Below are the records; copy each line in them that holds the word "Left".

:::

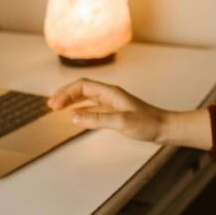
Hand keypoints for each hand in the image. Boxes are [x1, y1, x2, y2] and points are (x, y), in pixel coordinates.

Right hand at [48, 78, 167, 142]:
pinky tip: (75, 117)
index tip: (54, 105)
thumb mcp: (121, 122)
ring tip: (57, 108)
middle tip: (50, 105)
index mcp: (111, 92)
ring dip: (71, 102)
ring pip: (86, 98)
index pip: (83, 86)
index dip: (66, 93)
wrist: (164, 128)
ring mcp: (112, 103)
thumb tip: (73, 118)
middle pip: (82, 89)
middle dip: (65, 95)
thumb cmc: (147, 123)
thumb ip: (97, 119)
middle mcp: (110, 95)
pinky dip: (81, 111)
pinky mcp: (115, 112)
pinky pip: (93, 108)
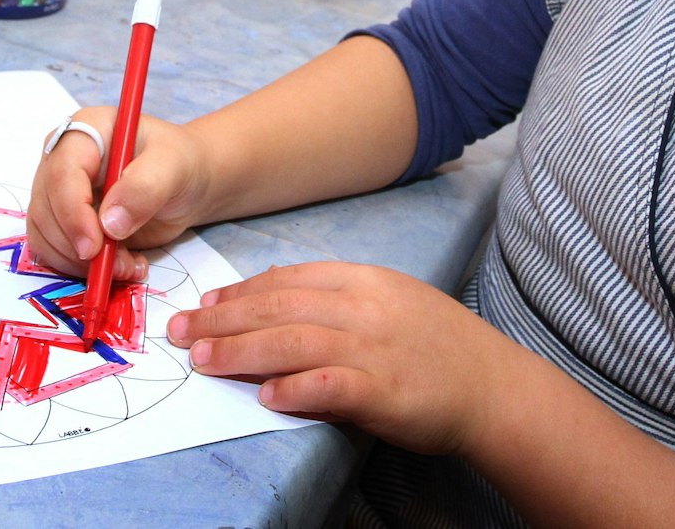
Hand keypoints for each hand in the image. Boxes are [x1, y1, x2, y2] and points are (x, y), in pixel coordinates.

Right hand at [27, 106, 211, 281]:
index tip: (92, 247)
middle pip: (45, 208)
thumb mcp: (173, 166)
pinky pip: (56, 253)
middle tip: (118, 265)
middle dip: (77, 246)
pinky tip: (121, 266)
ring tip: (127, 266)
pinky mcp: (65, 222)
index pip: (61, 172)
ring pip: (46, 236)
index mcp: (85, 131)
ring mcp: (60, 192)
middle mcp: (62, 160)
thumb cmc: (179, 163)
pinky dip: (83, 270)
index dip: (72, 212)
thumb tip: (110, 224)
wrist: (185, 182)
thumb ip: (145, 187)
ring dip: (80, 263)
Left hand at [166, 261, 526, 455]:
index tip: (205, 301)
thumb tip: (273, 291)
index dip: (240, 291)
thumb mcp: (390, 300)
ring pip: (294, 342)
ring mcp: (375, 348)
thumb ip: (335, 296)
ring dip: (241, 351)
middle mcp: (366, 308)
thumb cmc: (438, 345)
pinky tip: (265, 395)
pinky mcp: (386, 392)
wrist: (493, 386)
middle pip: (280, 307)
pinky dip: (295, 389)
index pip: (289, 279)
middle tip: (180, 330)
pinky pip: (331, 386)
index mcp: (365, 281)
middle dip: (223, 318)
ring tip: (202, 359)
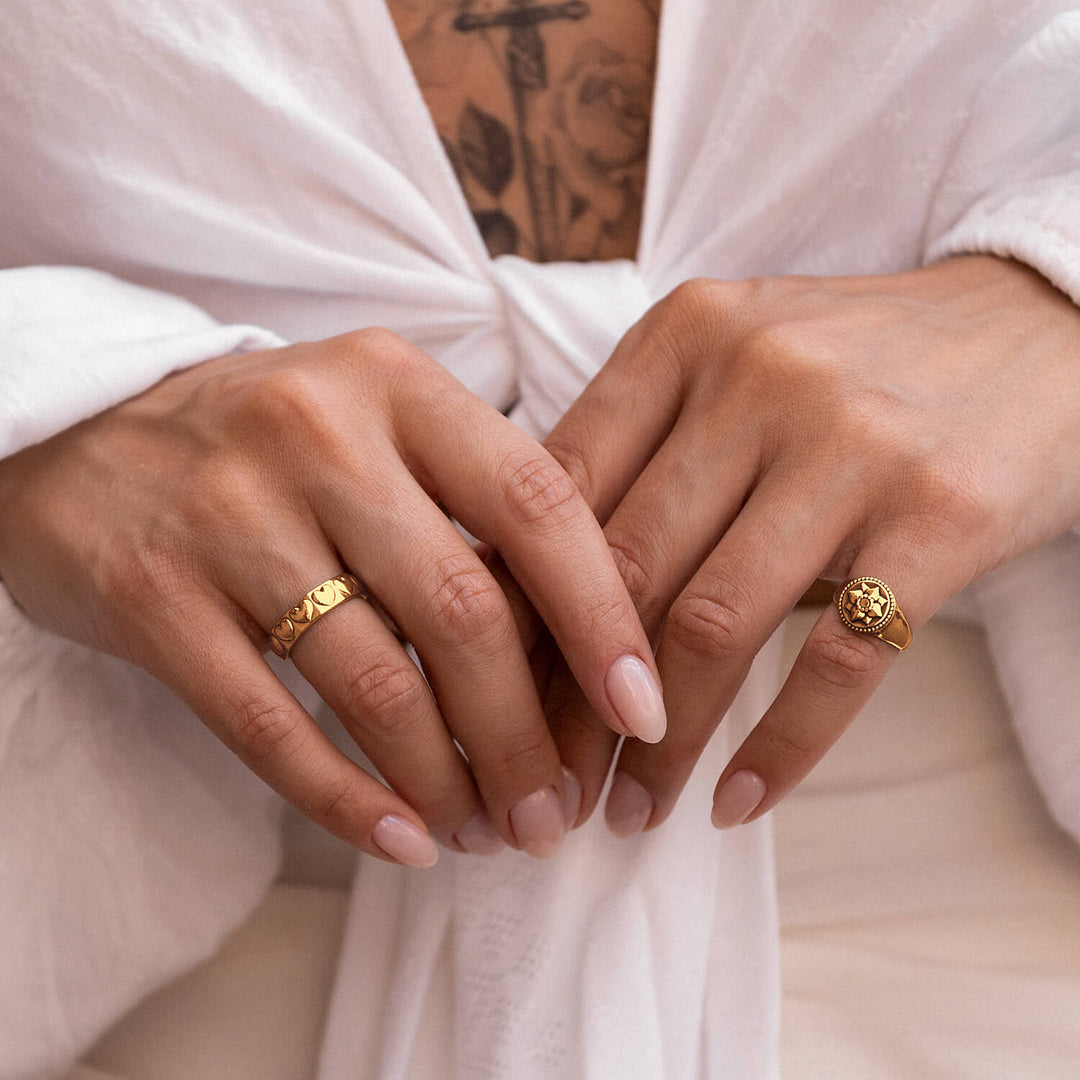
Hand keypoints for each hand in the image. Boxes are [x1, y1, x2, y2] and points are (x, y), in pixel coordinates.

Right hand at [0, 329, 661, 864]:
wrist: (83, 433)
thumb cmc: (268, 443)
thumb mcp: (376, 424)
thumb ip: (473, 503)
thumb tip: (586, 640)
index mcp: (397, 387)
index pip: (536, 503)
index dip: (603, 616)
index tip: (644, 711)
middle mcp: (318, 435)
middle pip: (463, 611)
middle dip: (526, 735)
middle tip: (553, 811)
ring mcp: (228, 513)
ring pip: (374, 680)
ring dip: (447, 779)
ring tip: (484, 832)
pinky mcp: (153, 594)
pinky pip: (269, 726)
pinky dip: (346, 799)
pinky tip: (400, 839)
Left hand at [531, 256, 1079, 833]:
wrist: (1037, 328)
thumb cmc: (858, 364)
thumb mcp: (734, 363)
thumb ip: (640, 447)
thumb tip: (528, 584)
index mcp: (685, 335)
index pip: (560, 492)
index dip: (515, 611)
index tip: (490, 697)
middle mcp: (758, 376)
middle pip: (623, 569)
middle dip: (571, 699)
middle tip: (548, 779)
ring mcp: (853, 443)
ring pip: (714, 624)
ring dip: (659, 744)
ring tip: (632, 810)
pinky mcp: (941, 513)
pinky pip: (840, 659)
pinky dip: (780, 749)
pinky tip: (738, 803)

:::

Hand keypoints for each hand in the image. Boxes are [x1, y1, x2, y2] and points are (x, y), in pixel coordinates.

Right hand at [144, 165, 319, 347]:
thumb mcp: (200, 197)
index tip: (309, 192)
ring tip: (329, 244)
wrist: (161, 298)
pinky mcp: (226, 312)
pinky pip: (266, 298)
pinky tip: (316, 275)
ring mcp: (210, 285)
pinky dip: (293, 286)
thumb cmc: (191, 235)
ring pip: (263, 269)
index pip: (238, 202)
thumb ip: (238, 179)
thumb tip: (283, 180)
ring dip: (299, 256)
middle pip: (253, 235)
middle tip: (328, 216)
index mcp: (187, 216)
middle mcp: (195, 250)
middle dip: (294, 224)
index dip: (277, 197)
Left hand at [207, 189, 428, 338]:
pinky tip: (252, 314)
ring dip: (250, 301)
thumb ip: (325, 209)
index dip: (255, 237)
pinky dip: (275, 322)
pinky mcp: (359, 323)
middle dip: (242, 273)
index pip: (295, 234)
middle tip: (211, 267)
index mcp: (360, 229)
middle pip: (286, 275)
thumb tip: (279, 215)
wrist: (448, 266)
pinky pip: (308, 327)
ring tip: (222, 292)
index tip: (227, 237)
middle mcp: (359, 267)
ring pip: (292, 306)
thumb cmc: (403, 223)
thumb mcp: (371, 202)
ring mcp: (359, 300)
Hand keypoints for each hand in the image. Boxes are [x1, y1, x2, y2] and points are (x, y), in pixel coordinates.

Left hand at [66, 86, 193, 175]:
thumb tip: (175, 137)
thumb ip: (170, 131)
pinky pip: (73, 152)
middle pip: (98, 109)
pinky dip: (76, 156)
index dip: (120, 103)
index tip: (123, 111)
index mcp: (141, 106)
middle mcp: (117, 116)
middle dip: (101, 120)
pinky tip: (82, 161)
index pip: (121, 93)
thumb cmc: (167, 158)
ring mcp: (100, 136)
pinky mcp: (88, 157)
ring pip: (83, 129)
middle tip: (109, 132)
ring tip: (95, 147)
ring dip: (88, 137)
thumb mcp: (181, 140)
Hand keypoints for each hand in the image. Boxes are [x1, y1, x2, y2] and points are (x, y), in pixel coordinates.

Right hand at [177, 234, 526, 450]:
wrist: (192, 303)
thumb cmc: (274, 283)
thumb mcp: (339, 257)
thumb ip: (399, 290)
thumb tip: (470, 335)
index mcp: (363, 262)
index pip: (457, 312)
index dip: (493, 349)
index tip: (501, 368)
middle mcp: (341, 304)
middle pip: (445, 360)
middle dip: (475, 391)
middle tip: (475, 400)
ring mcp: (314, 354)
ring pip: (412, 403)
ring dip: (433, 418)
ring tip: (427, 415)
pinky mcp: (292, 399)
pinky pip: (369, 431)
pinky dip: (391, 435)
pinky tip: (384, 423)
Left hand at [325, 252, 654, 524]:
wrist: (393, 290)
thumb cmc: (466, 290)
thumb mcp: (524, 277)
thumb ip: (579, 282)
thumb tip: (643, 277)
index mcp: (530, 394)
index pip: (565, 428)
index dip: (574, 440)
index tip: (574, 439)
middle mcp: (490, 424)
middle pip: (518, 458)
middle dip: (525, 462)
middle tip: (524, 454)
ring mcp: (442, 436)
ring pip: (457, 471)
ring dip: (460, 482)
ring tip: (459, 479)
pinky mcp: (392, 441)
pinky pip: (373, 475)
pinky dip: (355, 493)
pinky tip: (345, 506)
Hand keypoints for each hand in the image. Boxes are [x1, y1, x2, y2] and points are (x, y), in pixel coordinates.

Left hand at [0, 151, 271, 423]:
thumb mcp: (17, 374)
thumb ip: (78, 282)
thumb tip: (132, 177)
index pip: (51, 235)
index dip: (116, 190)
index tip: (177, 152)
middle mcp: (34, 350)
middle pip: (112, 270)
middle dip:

:::

| Completed task |
Left hand at [166, 261, 526, 455]:
Left hand at [531, 256, 1079, 833]:
Left hand at [207, 189, 428, 338]:
Left hand at [66, 86, 193, 175]:
Left hand at [325, 252, 654, 524]:
Left hand at [0, 151, 271, 423]:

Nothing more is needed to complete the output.